The image, loved by the ad agencies, of comfortably off couples eyeing the sunset from the deck of a cruise liner, has some rationale behind it. The Canada Life study found that retirees had increased their spending on leisure activities by 56 per cent over the past decade, while the “fun” spending by working households was up only 9 per cent. These numbers are in money terms, so allowing for inflation, their spending on leisure is actually down.

Taken together, then, the picture of a comfortably-off old and a striving, often struggling, young holds good. But there is a twist. The old inevitably have eventually to give away their money, as in the old saying “you cannot take it with you”. For most people this is really a matter of helping children with their deposit on a mortgage, or grand-children’s university costs. But it is also, particularly in the US and increasingly in the UK, a matter of philanthropy. As the government retreats, people with money have to move in.

The contrast between the US and continental Europe is particularly stark. It is hard to get a fix on charitable donations internationally, but some calculations by the Charities Aid Foundation a few years ago made it clear that the US was by far the most generous, giving 1.69 per cent of GDP, followed by the UK with 0.73 per cent, followed in turn by Australia at 0.69 per cent. By contrast Germans give only 0.22 per cent of GDP and the French 0.14 per cent. These figures, I should make clear, do not include emigrants’ remittances – money given by people working in developed countries to their families back home. In the US these are around another 0.7 per cent of GDP.

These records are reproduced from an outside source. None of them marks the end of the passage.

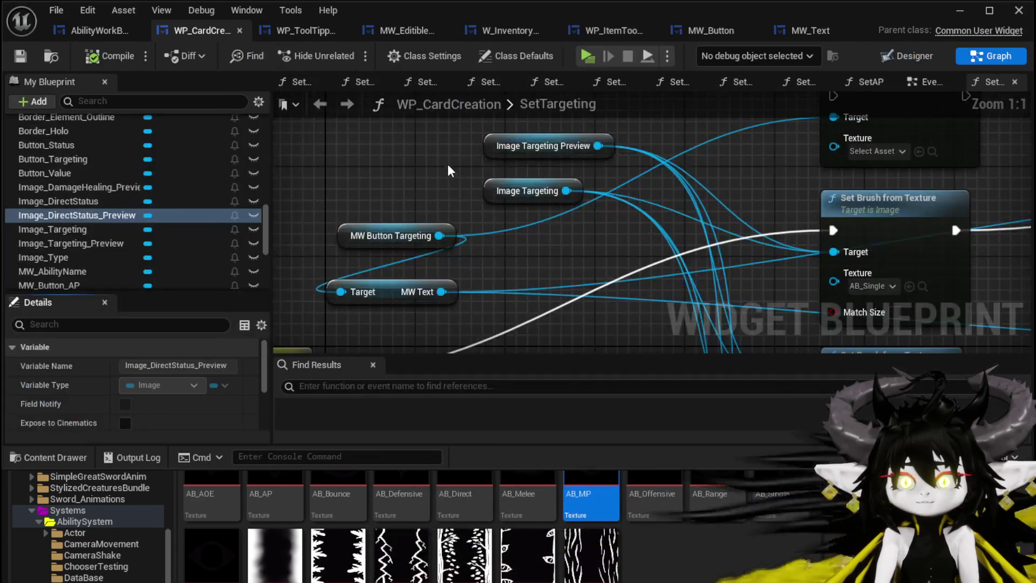
Chain the button's Set Brush between Set Brush from Texture and Set Visibility in the Single branch.
mouse_move(477, 200)
left_mouse_down()
mouse_move(387, 200)
mouse_move(514, 240)
mouse_move(537, 180)
mouse_move(394, 241)
mouse_move(438, 247)
mouse_move(502, 281)
mouse_move(480, 202)
mouse_move(489, 247)
left_mouse_up()
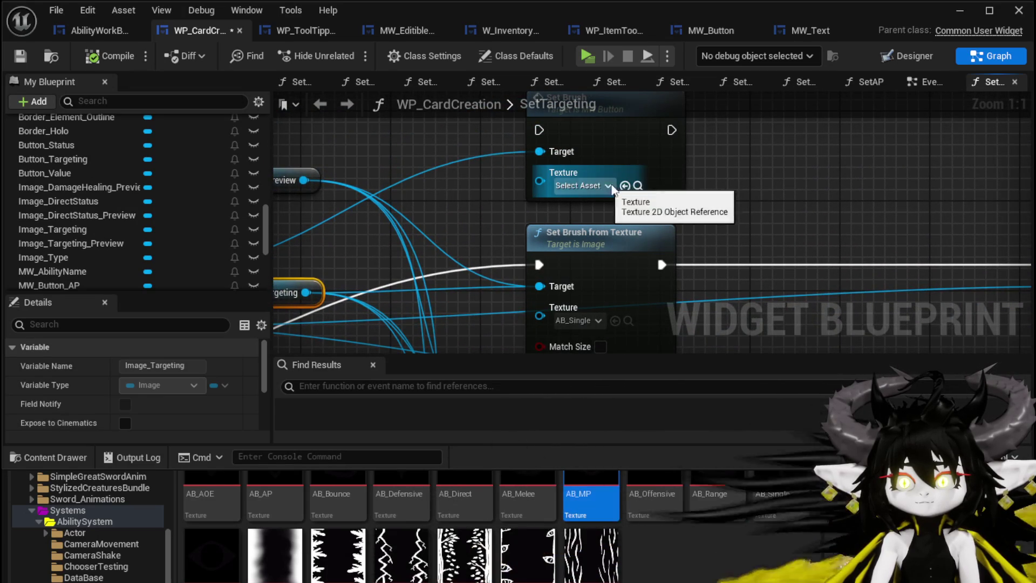
scroll(546, 160, "down", 2)
left_click_drag(547, 160, 520, 157)
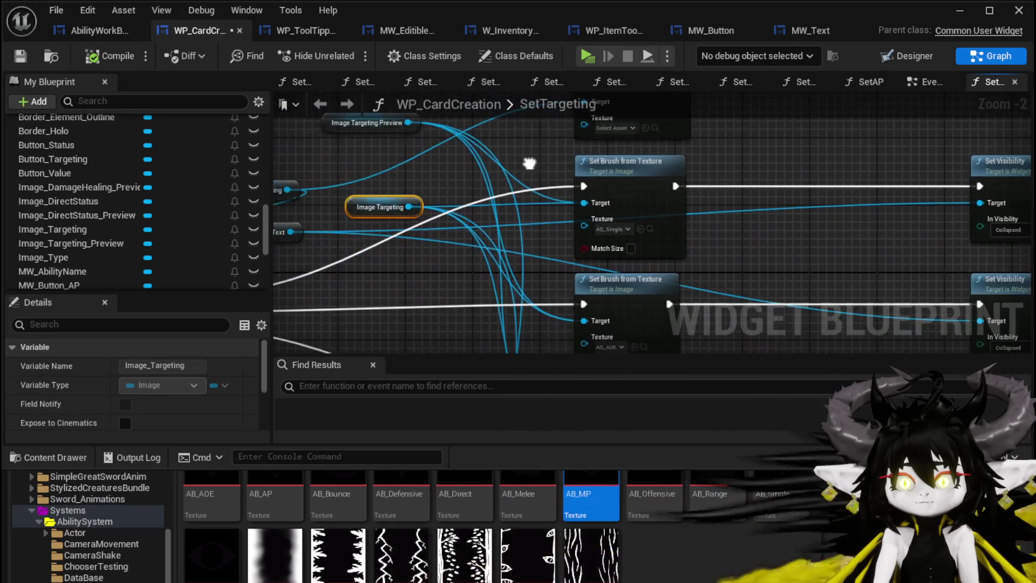
mouse_move(448, 215)
left_mouse_down()
mouse_move(409, 150)
mouse_move(562, 153)
mouse_move(597, 257)
left_mouse_up()
left_click_drag(486, 205, 636, 307)
scroll(636, 308, "up", 2)
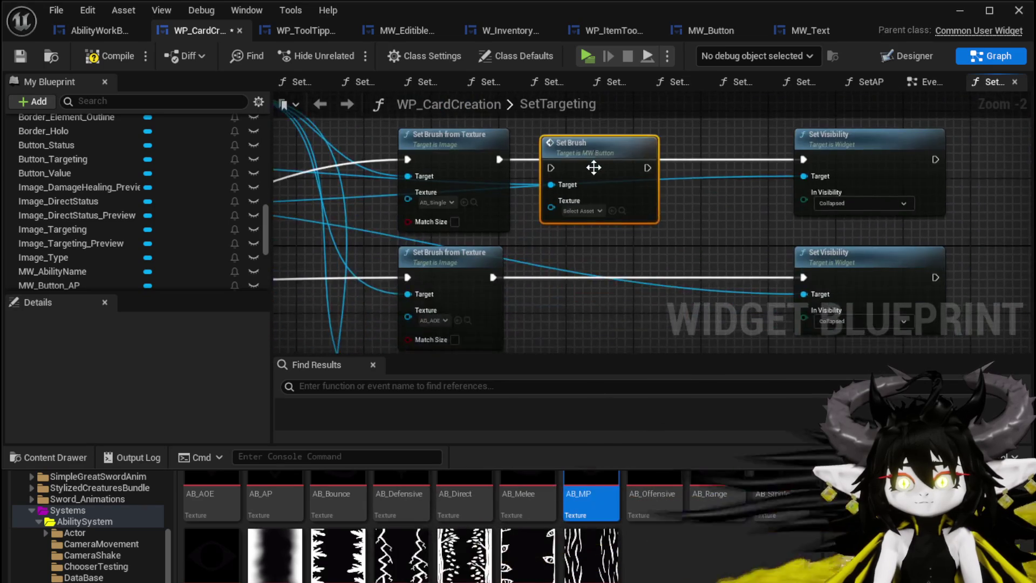
left_click_drag(468, 156, 525, 156)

This leads to the question of whether philanthropic giving might go quite a lot higher still, particularly here in the UK. The US has a long-established tradition of philanthropy, driven by 19th-century magnates such as Andrew Carnegie, and the Rockefellers – a tradition carried on by Bill Gates and now by Mark Zuckerberg of Facebook. But mostly it is the old that give, not the young – because they have the money. In Britain philanthropy has yet to be as celebrated as it is in the US, but the combination of the rising wealth of the old and rising need for something to replace squeezed government funding creates the perfect opportunity.